> **Tarefa**
Segundo o texto de referência, em que circunstância o papa é considerado infalível?

> **Texto de referência**
|
BRASIL
— Em mais um gesto de ruptura com a inteligência humana, o jornalismo
brasileiro provou – com exaustiva documentação e abundância de provas –
que diploma nenhum é capaz de substituir o coeficiente mínimo de
honestidade e bom senso que se espera de quem tem por dever informar.
Estou
a cada dia mais convencido de que a burrice é uma força física. Há
pessoas cuja burrice é tão densa que você quase a pode tocar. E o pior:
burrice assim gera campo gravitacional. Isso explica o fato de que
jornalistas ligeiramente alfabetizados contem com leitores tão pouco
preocupados com o que leem. Nenhuma novela da TV Globo faz o mal que
certos ‘diários’ brasileiros fazem. Tirem as crianças da frente da banca
de jornais.
Uma
consulta rápida a qualquer catecismo que estivesse à mão e o dublê de
jornalista aprenderia que a Igreja nunca disse, nem oficial nem
extraoficialmente, que papas não podem pecar.
O dogma em questão é o da infalibilidade: quando o papa se pronuncia solenemente, ex cathedra,
sobre tema estrito de doutrina e moral, o Espírito Santo há de ser o
fiador, por assim dizer, dessa decisão. Neste sentido muito preciso, o
papa é infalível.
Tais
pronunciamentos não são feitos o tempo todo e, de maneira geral, tendem
a apenas confirmar ou elucidar aspectos doutrinais já estabelecidos
pela Igreja. Em muitas outras questões – científicas, econômicas,
culturais – as declarações dos papas são passíveis de erro e não
precisam ser acatadas necessariamente (muito embora a prudência
recomende ao católico ouvi-las de boa vontade).

> **Dados fornecidos**
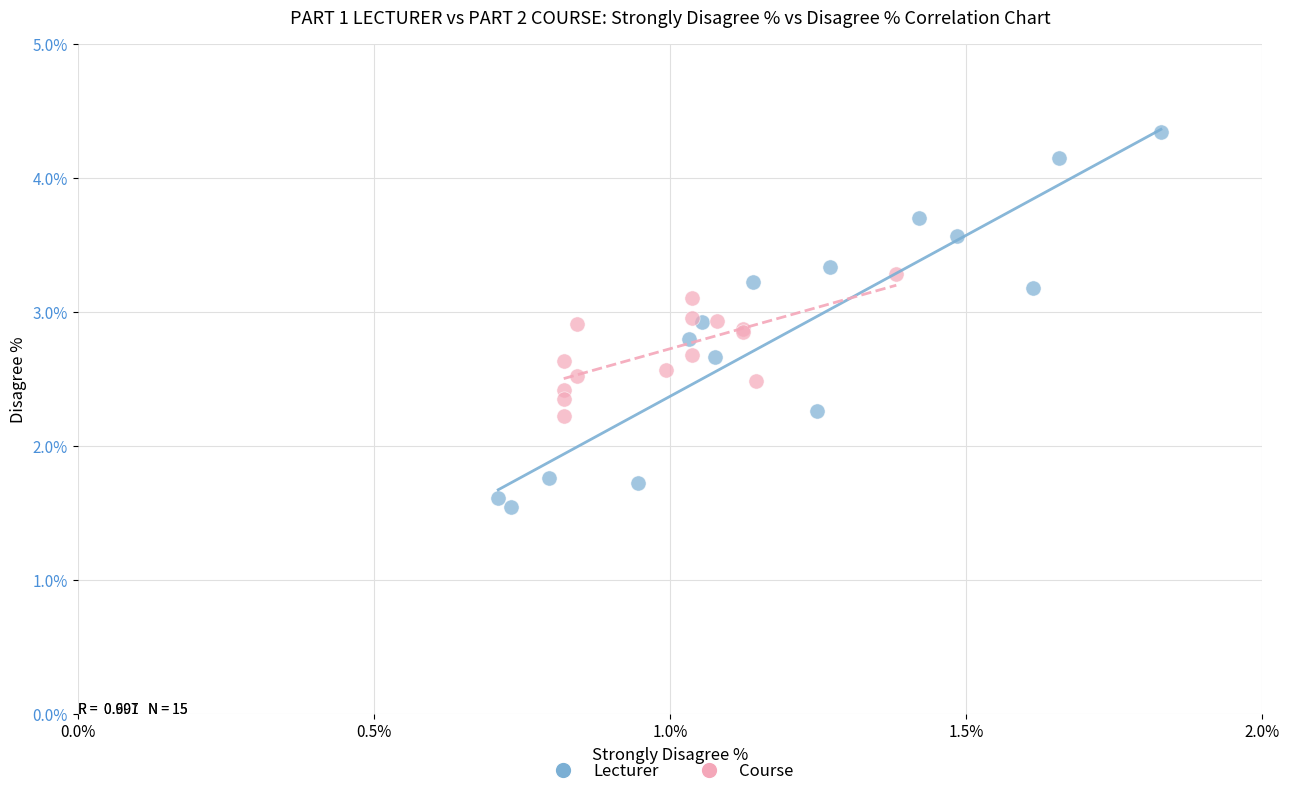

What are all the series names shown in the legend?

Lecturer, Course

> **Solução do exercício**
Quando se pronuncia solenemente, ex cathedra, sobre tema estrito de doutrina e moral.